| What you will do |
Output exactly the lines that run from the top of the entries to the line holding "pinky pip: (418, 476)", including both of those lines.

| Items listed in a dataset |
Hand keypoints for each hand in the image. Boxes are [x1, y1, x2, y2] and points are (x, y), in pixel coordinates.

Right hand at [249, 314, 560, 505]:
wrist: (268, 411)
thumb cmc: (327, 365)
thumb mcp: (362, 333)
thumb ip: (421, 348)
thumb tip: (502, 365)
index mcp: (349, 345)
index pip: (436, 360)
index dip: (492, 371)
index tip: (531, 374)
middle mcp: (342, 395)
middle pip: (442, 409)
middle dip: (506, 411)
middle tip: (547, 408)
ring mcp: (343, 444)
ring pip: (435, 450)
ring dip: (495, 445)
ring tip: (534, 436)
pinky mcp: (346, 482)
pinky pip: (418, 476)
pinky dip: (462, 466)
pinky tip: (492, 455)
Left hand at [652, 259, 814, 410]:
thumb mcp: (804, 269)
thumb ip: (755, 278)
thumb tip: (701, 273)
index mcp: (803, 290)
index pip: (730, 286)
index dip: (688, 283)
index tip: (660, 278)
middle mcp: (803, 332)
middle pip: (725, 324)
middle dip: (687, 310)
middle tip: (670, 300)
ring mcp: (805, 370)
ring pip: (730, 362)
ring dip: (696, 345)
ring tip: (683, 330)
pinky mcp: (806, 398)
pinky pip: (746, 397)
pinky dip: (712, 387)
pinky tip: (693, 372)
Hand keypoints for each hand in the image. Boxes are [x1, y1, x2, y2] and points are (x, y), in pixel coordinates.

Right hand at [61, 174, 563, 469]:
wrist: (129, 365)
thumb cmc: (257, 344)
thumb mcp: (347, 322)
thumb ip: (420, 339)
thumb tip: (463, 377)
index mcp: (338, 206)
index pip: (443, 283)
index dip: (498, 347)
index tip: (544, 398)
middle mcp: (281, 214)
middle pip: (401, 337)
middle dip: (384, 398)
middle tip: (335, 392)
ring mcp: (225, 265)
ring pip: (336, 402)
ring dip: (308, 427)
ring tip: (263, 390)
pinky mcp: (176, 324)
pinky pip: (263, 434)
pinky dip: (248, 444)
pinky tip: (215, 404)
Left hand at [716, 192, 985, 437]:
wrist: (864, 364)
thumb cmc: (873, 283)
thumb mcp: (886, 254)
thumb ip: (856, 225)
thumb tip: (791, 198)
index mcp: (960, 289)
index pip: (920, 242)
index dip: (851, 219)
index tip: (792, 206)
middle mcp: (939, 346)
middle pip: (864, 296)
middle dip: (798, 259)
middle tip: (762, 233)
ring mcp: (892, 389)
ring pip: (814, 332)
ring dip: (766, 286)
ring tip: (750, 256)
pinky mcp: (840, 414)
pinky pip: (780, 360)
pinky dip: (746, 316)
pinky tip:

| Solution to the exercise |
Hand keypoints for each hand in the image. Boxes are [x1, y1, x2, y2] and points are (x, y), in pixel coordinates.

Right hand at [249, 314, 560, 505]:
wrist: (268, 411)
thumb cmc: (327, 365)
thumb mcp: (362, 333)
thumb ip: (421, 348)
thumb tip: (502, 365)
index mcp: (349, 345)
index pip: (436, 360)
index dip: (492, 371)
index tip: (531, 374)
middle mcp: (342, 395)
middle pip: (442, 409)
middle dip: (506, 411)
middle tip: (547, 408)
ring mcp: (343, 444)
ring pip: (435, 450)
ring dip: (495, 445)
ring tip: (534, 436)
pinky mcp: (346, 482)
pinky pip: (418, 476)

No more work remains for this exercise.